L’allestimento di Acquarossa si intitola ‘Sovrascritture’: il nero scrive sulla pagina di carta e sulla pagina di testo scritto; il libro sovrascrive una trama formale in un campo visivo; i chiodi che fissano i libri sovrascrivono una punteggiatura metrica, quindi una misura spaziale e un ritmo. 

In un’altra stanza dell’allestimento vediamo una composizione fatta di una serie di vetri, circondati dai rispettivi telai, utilizzati per la loro disponibilità a contenere segni grafici o meglio grafemi che credo siano inventati e che si aggiungono, si adagiano e si sommano a ciò su sui sono composti. 

Vi è poi il grande tappeto che sembra essere stato oltremodo utilizzato, sottoposto a una serie di trattamenti che, se leggo bene, hanno cercato di trasformarlo in un quadro. 

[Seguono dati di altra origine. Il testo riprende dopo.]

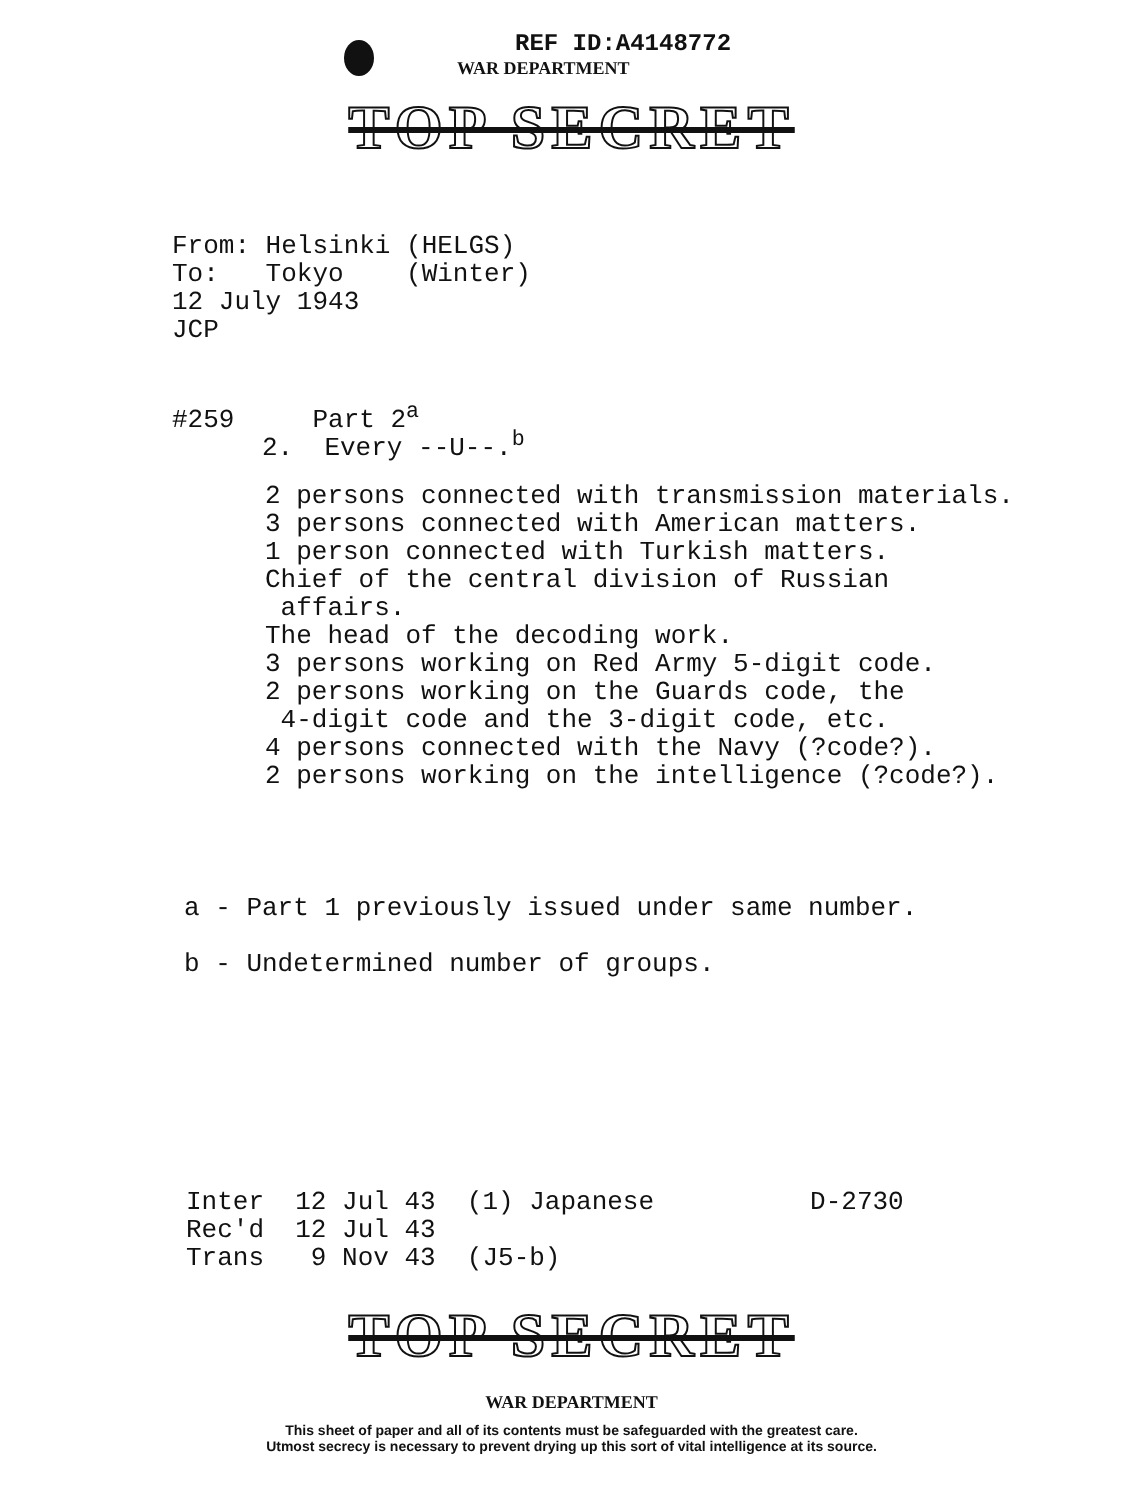REF ID:A4148772
WAR DEPARTMENT
TOP SECRET
From: Helsinki (HELGS) To: Tokyo (Winter) 12 July 1943 JCP
#259 Part 2<sup>a</sup>
2. Every --U--.<sup>b</sup>
2 persons connected with transmission materials. 3 persons connected with American matters. 1 person connected with Turkish matters. Chief of the central division of Russian affairs. The head of the decoding work. 3 persons working on Red Army 5-digit code. 2 persons working on the Guards code, the 4-digit code and the 3-digit code, etc. 4 persons connected with the Navy (?code?). 2 persons working on the intelligence (?code?).
a - Part 1 previously issued under same number.
b - Undetermined number of groups.
Inter 12 Jul 43 (1) Japanese D-2730 Rec'd 12 Jul 43 Trans 9 Nov 43 (J5-b)
TOP SECRET
WAR DEPARTMENT
This sheet of paper and all of its contents must be safeguarded with the greatest care.
Utmost secrecy is necessary to prevent drying up this sort of vital intelligence at its source.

Il concetto di quadro, inteso come opera pittorica, sembra essere un’area di destinazione del lavoro attraverso il quale Zijad Ibrahimovic sta in relazione con la realtà. Le lamelle di metallo ossidato diventano un quadro minimale; i listelli di vetro, legno, carta e cartone disposti verticalmente e fissati con spilli e chiodini vogliono creare un quadro dedicato alla vibrazione di alcune tonalità di grigio, verde e marrone; anche la disposizione di brandelli di tettoia , con un piglio che attinge pesantemente alla tradizione linguistica dell’arte povera, sembrano volersi proporre a noi fruitori come una peculiare tipologia di quadro. 

E il quadro è, a sua volta, un oggetto, una cosa, come se l’artista ambisse, attraverso il lavoro di formalizzazione che vediamo compiersi diversamente nel cortometraggio e nei lavori plastici, approdare a una nuova dimensione, misura e natura oggettuale e, così, a una nuova vita. 

Tutti questi passaggi sono la linfa e il frutto di un afflato drammaturgico ed è in questo senso che accolgo la confessione con la quale l’artista mi esprime di volere attribuire al nero la funzione di contribuire alla costruzione del tessuto drammaturgico del proprio lavoro. Se quindi l’identità cromatica di tale strumento si radica nella storia dello sguardo che ha vissuto alcune forme di sedimentazione della morte, trasferendosi nel processo di formalizzazione il nero diventa uno strumento vitale, un modo per circoscrivere e limitare il punto di vista sulla realtà così come lo sono le vibrazioni cromatiche dei verdi, grigi, delle ruggini di altri lavori e così come, nel cortometraggio, il movimento della camera viene utilizzato per generare il senso del tempo specificamente necessario nella descrizione di una ben definita e circoscritta realtà territoriale: la valle in cui è sita Acquarossa.